—Escauro, príncipe del Senado —dijo Sila con no poca satisfacción—, tiene muchas más cosas de qué ocuparse en este momento que fijarse en el joven Marco Tulio Cicerón.
Y era un comentario pertinente, porque, como portavoz de la Cámara, Marco Emilio Escauro solía recibir a las embajadas extranjeras y se encargaba de la faceta de los asuntos exteriores que no implicaran alternativa bélica. Casi todos los senadores consideraban a las naciones extranjeras poco más que una provincia de Roma carente de importancia para dedicarle tiempo, y por eso el portavoz de la Cámara andaba siempre a la busca de miembros para los comités que no implicasen un viaje previo al extranjero a cargo del Estado, una clase de gente que escaseaba. Por eso la respuesta del Senado al agraviado Sócrates, hijo menor del fallecido rey de Bitinia, tardó diez meses en formularse y ser entregada al correo para que la llevase a Nicomedia. No era una respuesta que pudiera complacer a Sócrates, ya que confirmaba la entronización de Nicomedes III y rechazaba tajantemente sus pretensiones.
Y aun antes de que este asunto quedara resuelto, Escauro, príncipe del Senado, heredó otro contencioso relativo a un país extranjero.
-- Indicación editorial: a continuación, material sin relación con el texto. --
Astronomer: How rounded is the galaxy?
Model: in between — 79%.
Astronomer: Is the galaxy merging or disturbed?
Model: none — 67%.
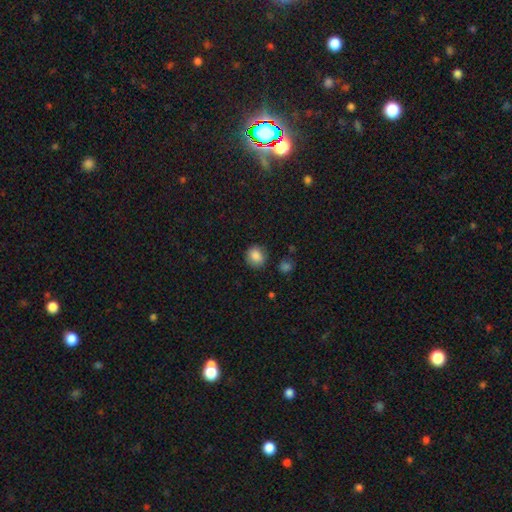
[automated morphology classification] smooth_or_featured: smooth (p=0.85) [alt: star or artifact p=0.09]
how_rounded: round (p=0.73) [alt: in between p=0.26]
merging: none (p=0.81) [alt: minor disturbance p=0.13]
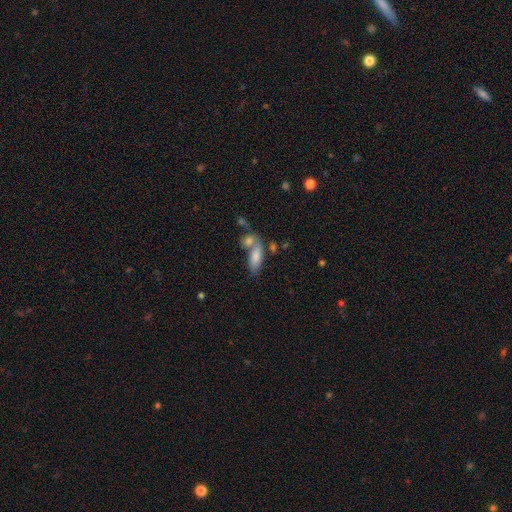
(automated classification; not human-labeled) A smooth galaxy with no disk features (79%) that is in between round and cigar-shaped (76%). Merging: none (41%).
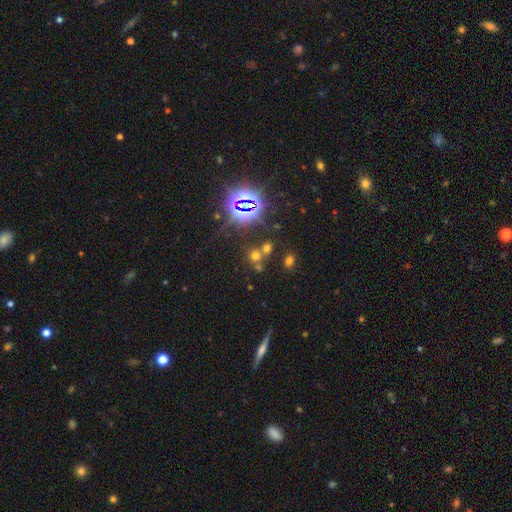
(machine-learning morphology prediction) smooth_or_featured: star or artifact (p=0.48) [alt: smooth p=0.42]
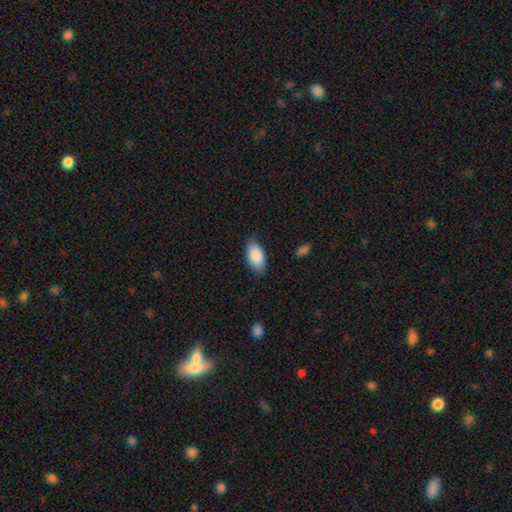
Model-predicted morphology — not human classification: smooth 88%, featured or disk 6%, star or artifact 6%. Down the decision tree: how rounded — in between (94%); merging — none (77%).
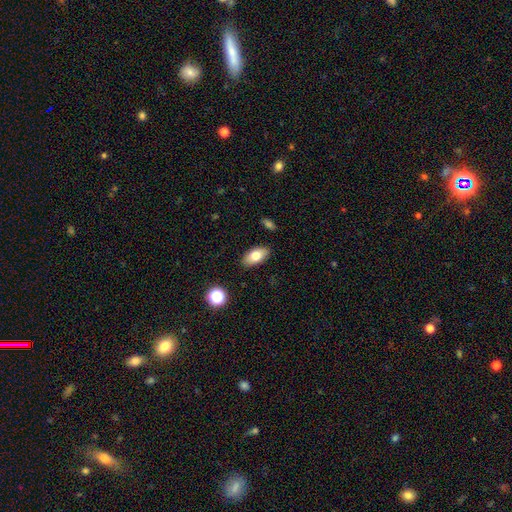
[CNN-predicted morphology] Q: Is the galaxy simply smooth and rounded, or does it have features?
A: smooth — 76%.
La reina Laódice y el rey Ariobarzanes de Capadocia llegaron a Roma, huyendo del rey Tigranes de Armenia y su suegro el rey Mitrídates del Ponto. Hartos de estar gobernados por un hijo de Mitrídates y el nieto de su títere Gordio, los capadocios, después de la marcha de Cayo Mario de Mazaca, habían intentado encontrar un rey realmente capadocio. Se rumoreaba que el sirio por el que habían optado había muerto envenenado por Gordio, y entonces rebuscaron en los archivos genealógicos y hallaron un noble capadocio con sangre real, un Ariobarzanes. Su madre —llamada, cómo no, Laódice— era prima del último Ariarates al que en verdad podía calificarse de capadocio. El rey niño Ariarates Eusebio y su abuelo Gordio tuvieron que dejar el trono y huir al Ponto, pero, sabedor de que por medio de Cayo Mario Roma trataba de intervenir, Mitrídates no actuó directamente y se sirvió de Tigranes de Armenia. Por eso era Tigranes quien había invadido Capadocia, poniendo allí un nuevo rey, que en esta ocasión no era un hijo de Mitrídates, ya que en un consejo entre Ponto y Armenia se determinó que el trono no podía ocuparlo un niño. El nuevo rey de Capadocia era el propio Gordio.
Laódice y Ariobarzanes salieron del país y se presentaron en Roma a principios de la primavera del año en que Sila era pretor urbano. Su presencia fue un grave inconveniente para Escauro, pues no pocas veces había manifestado (y había leído en cartas) que la suerte de Capadocia debía dejarse en manos de los capadocios, y su defensa del rey Mitrídates resultaba embarazosa, pese a que no podía probarse la acusación de Laódice y Ariobarzanes de que era él quien estaba detrás de la invasión llevada a cabo por Tigranes de Armenia.
—Tendréis que ir y comprobarlo personalmente —dijo Sila a Escauro cuando salían de la poco concurrida reunión del Senado en la que se había debatido la situación de Capadocia.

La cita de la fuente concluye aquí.